Some of these tools are not only focused on the front end, but allow developers to quickly set up server-side rendering, leveraging Node.js. It's the case of Next.js, Gatsby or Neutrino, among others. I really like Nx with its interesting full-stack monorepo approach.

But do you care about SSR or a backend? Laura is trying to create a front-end app, and let's say her team has already a backend in place, with an API ready to be consumed. In this category, Create React App does not seem to have many competitors around. It certainly is the go-to approach for front-end only projects, especially for single-page application.

But what I like the most about CRA is that the amount of knowledge required to be able to start is fairly limited. It can help junior developers to dive into React, but it also helps senior devs not have to bother with new versions of react, babel, typescript and so on. You just have to yarn create react-app myapp, and that's it, you have the last version of everything. The switching cost is not very high, as you can eject and then have the possibility to manage the tooling yourself.
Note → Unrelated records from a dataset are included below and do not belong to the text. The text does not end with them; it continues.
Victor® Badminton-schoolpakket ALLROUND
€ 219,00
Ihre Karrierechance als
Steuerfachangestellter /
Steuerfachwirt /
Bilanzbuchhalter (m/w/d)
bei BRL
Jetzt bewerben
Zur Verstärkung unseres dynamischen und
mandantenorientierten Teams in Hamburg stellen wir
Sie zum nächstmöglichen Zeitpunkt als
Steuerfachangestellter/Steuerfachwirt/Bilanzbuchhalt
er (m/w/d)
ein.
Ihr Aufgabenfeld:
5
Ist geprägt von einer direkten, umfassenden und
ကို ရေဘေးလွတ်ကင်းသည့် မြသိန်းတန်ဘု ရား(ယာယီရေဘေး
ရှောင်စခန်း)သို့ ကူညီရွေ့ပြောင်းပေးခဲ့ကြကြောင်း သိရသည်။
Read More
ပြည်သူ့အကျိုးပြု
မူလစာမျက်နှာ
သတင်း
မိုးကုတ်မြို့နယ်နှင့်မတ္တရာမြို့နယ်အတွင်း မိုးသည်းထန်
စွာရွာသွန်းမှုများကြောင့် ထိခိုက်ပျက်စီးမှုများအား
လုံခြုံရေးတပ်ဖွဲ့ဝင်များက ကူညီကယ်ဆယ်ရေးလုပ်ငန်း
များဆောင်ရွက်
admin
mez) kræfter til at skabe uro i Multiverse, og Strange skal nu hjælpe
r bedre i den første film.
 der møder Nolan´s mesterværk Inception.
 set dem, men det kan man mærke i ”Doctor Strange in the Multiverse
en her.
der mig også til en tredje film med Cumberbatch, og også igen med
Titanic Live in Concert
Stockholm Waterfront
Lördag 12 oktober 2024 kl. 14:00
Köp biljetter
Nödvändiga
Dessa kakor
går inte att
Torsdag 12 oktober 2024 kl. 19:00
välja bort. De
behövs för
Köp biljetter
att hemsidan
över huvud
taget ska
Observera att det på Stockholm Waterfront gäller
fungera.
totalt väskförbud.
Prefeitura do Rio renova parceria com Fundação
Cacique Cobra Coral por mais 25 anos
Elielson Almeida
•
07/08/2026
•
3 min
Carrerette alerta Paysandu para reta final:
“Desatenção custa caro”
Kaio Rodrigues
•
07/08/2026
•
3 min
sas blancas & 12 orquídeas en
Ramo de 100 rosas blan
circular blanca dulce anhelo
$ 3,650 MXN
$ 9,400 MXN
With CRA, Laura can benefit from amazing DX: JSX and ES6+ syntax, live development server with fast refresh, a build script for assets, production builds, tools for making a Progressive web app, and so on. And of course, hassle-free updates with a single dependency. For those who already worked with a in-house webpack/babel config, you probably know how tricky all these dependencies can get…

Hooray, Laura is ready to code! And she's just one yarn start away from seeing it in action in her browser! 🎉

(or npm start. which one to choose? Oh no…)

🤔 Final thoughts

This article is not meant to be a "shut up and just use CRA" kind of article. It's indispensible to understand the importance of delay or avoiding making choice too early, and the importance of optimizing our code for change.